I usually don’t notice until I’m at the bottom, surrounded by mud, when everything is fuzzy and I can’t breathe without trying very hard and I have to decide either to climb out or stay there for a bit. Sometimes I stay. Sometimes I just wiggle around. Sometimes I climb and dirt gets under my nails.
Right now, the sensation of sinking is very present. This is unusual. And that’s scary. I do no like the feeling.
I don’t feel helpless, but that may be just because I don’t want help. I don’t want to be pulled out. I also don’t want to be sinking. But I don’t want to spend time with my friends and I don’t want to eat and I don’t want to clean my room and I don’t want to really talk to anyone. My phone dies and I don’t plug it in. I begin to text my friends and when they don’t reply, I realize I don’t care. I begin to make plans and then I realize I don’t really want to go. I’m separating myself in a subconscious, self-destructive, semi purposeful way and I don’t mind enough.
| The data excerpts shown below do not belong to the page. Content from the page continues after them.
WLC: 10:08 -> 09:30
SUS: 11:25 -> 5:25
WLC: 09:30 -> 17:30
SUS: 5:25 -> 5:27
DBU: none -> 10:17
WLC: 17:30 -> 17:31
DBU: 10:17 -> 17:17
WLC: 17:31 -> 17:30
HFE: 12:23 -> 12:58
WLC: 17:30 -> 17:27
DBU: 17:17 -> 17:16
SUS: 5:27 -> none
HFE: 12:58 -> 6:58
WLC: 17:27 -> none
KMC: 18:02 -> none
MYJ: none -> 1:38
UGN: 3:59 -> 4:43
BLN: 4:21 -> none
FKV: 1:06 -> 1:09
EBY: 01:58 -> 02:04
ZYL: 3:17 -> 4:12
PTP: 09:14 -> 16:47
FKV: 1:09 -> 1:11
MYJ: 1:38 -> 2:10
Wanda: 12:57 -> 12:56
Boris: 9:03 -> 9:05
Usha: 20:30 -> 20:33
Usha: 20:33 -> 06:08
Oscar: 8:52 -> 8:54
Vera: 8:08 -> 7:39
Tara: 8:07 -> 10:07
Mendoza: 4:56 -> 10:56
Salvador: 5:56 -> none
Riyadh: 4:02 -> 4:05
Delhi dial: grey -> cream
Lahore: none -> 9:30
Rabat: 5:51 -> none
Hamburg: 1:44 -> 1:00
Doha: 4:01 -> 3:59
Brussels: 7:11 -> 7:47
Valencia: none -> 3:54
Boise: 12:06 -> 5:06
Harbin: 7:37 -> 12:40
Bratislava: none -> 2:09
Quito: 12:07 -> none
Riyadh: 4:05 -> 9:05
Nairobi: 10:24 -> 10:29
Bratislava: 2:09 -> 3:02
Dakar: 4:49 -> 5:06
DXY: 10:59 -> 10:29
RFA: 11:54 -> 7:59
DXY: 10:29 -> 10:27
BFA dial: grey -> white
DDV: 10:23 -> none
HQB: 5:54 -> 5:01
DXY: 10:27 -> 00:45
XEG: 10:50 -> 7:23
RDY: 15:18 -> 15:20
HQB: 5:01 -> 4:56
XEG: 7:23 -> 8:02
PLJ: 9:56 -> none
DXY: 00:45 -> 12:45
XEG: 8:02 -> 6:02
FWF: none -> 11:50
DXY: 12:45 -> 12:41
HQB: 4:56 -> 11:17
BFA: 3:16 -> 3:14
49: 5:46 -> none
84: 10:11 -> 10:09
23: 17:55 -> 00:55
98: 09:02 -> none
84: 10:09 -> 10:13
I think I may be losing friends and I care but I don’t know if they do and so I don’t want to fix it.
I’m super stuck. And I can’t shake feelings of wanting to be somewhere else and wanting to be someone else and wanting a new life, because that’s what always happens right now, because I’ve never had the same surroundings for such a long period of time and I think my internal clock is freaking out just a little. But I’m also terrified to lose it because this is my life, and I love it, but it always gets changed and I was never afraid of that change before but now I am. I don’t want to be an adult and I don’t want to have new friends and I don’t want to loose my old ones, but I feel like all of these things are going to happen and happen quickly and I don’t want them to. I guess I’m trying to take control of this and so I am sinking away and distancing myself and I really don’t want to, but I have never learned good and productive copying skills so this is what I have.
I just feel blue. Extra blue. I don’t know what to do about it.